GIVEN REQUEST 1
Answer these questions from the interview excerpt about the series "H+":
(a) According to JC, who is Cosimo De Tommaso?
(b) How many years does the story's timeline span?
(c) How many episodes does the series contain?
GIVEN REQUEST 2
Using the interview excerpt about the series "H+", list in order the three stages that SH says each episode's opening moves through.

======== EXCERPTED PASSAGE ========

The minds behind "H+" chatted with me about where the idea for the show came from, their love for the show “Lost”, and offered an inside glimpse of the storylines:
 
YH: Why did you choose to format the series in digital as opposed to a more traditional television format?
JC: When Cosimo De Tommaso and I -- Cosmo is my co-writer -- conceived of the idea years ago, we didn’t know exactly what it was. We just sort of had this big story world that we had developed with the characters. It wasn’t until we took it and started sharing it with others, we started to realize that the story that we wanted to tell was very non-linear, very out of order, and spanned over a 20 year timeline; would be a bit of a challenge to tell if it was in a traditional television format. We met with Bryan Singer and his company, and they were very supportive of the idea of exploring this as a digital series. And once we began that path, we just never thought of it as anything else. As soon as we started writing, it took the form of something for the Internet.
SH: Each of the 48 episodes opens with a POV, so the camera is looking through one of the character’s eyes before you see the time/location card that tells where you are, then goes back to an objective shooting style. One of the cool things that we liked about this is that the story is very much about people’s perspectives. Because the story is so much about technology, and because this internet technology exists in these people’s field of vision, but no one else knows what they are looking at, it was very interesting to kind of play what they can see but what other people may not be able to see. And we liked that as something that played sort of well on the web -- this idea of being sort of a player and looking through other people’s eyes.

======== ENTRIES SUPPLIED ========

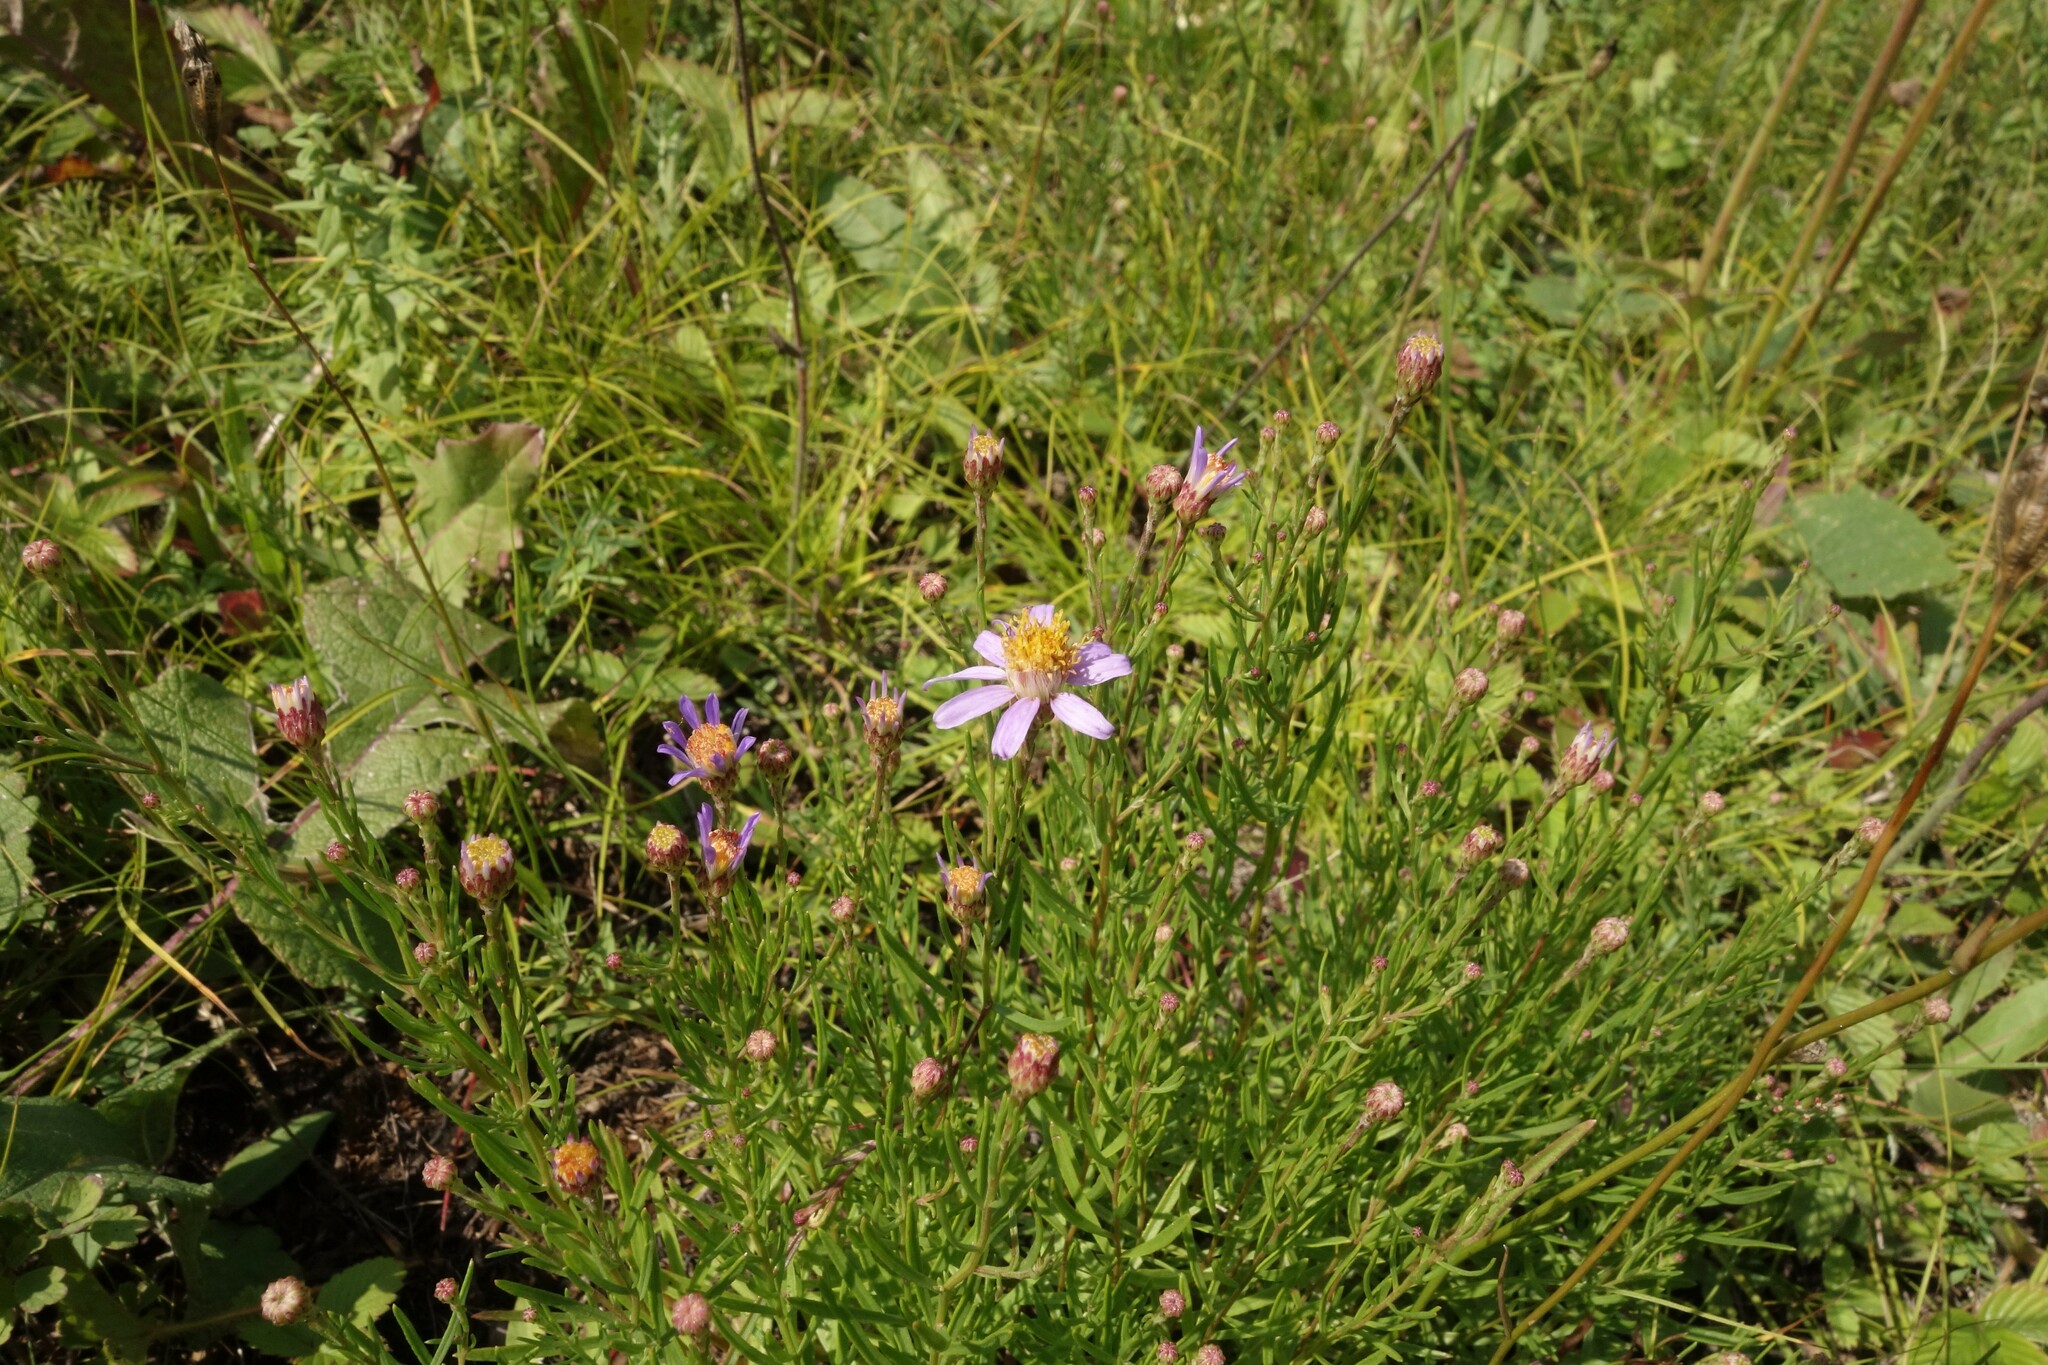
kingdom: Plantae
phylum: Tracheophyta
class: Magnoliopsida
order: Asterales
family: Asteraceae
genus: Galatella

========
======== ENTRIES SUPPLIED ========

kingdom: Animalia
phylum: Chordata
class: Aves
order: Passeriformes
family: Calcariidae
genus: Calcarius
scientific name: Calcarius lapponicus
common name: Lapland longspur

========
======== ENTRIES SUPPLIED ========

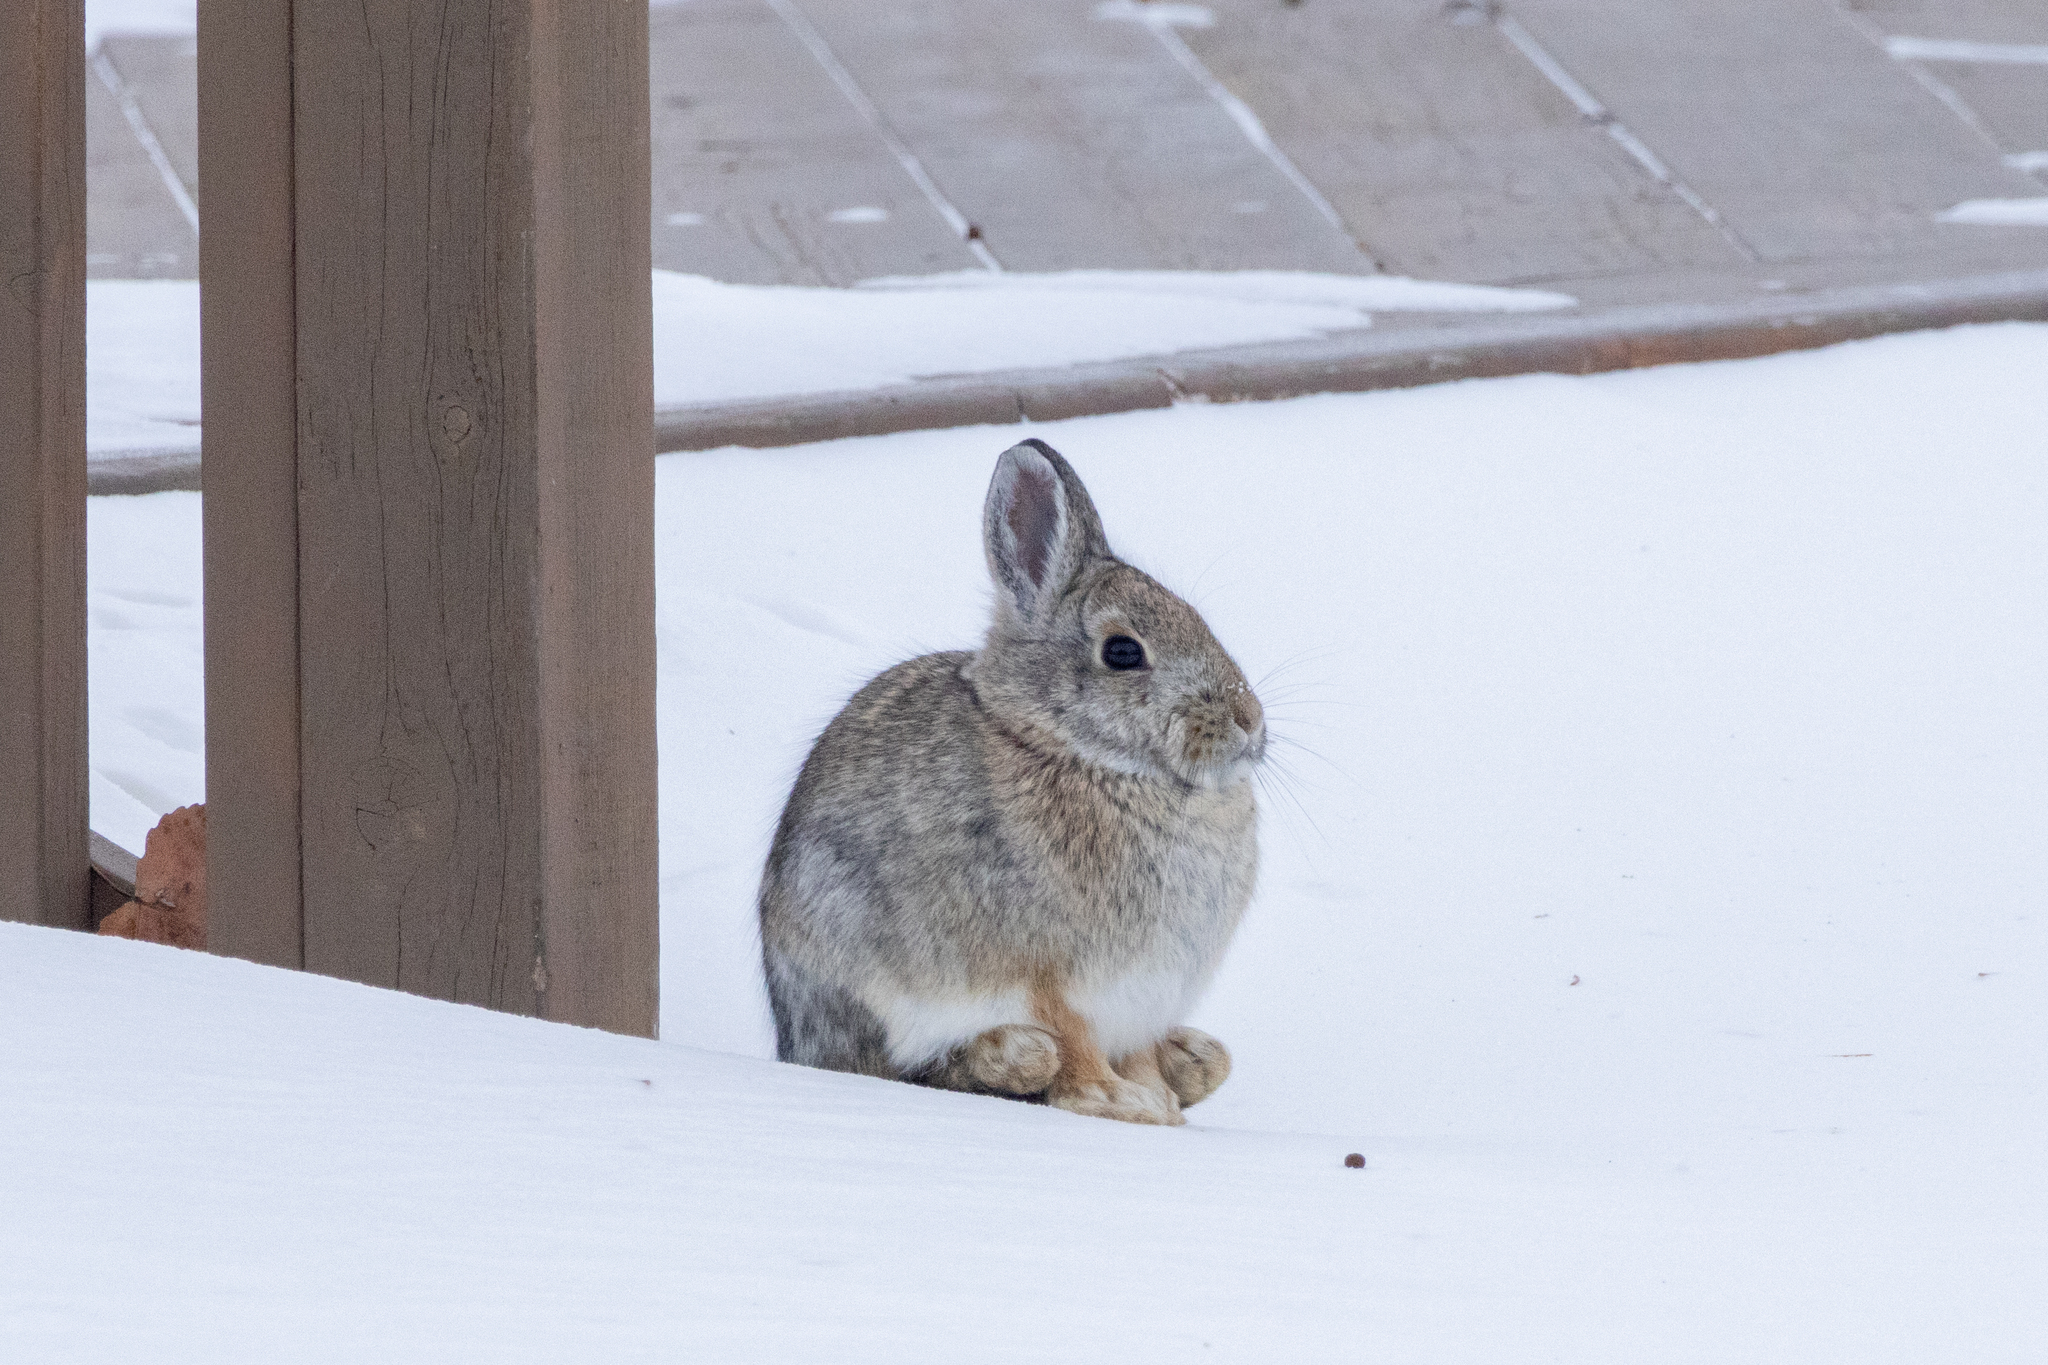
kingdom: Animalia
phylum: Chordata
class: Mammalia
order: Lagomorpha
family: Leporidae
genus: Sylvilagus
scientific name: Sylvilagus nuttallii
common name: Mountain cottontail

========

FINISHED ANSWER 1
(a) JC's co-writer.
(b) 20 years.
(c) 48 episodes.

FINISHED ANSWER 2
1. A POV shot, with the camera looking through one of the characters' eyes
2. The time/location card that shows where the viewer is
3. A return to an objective shooting style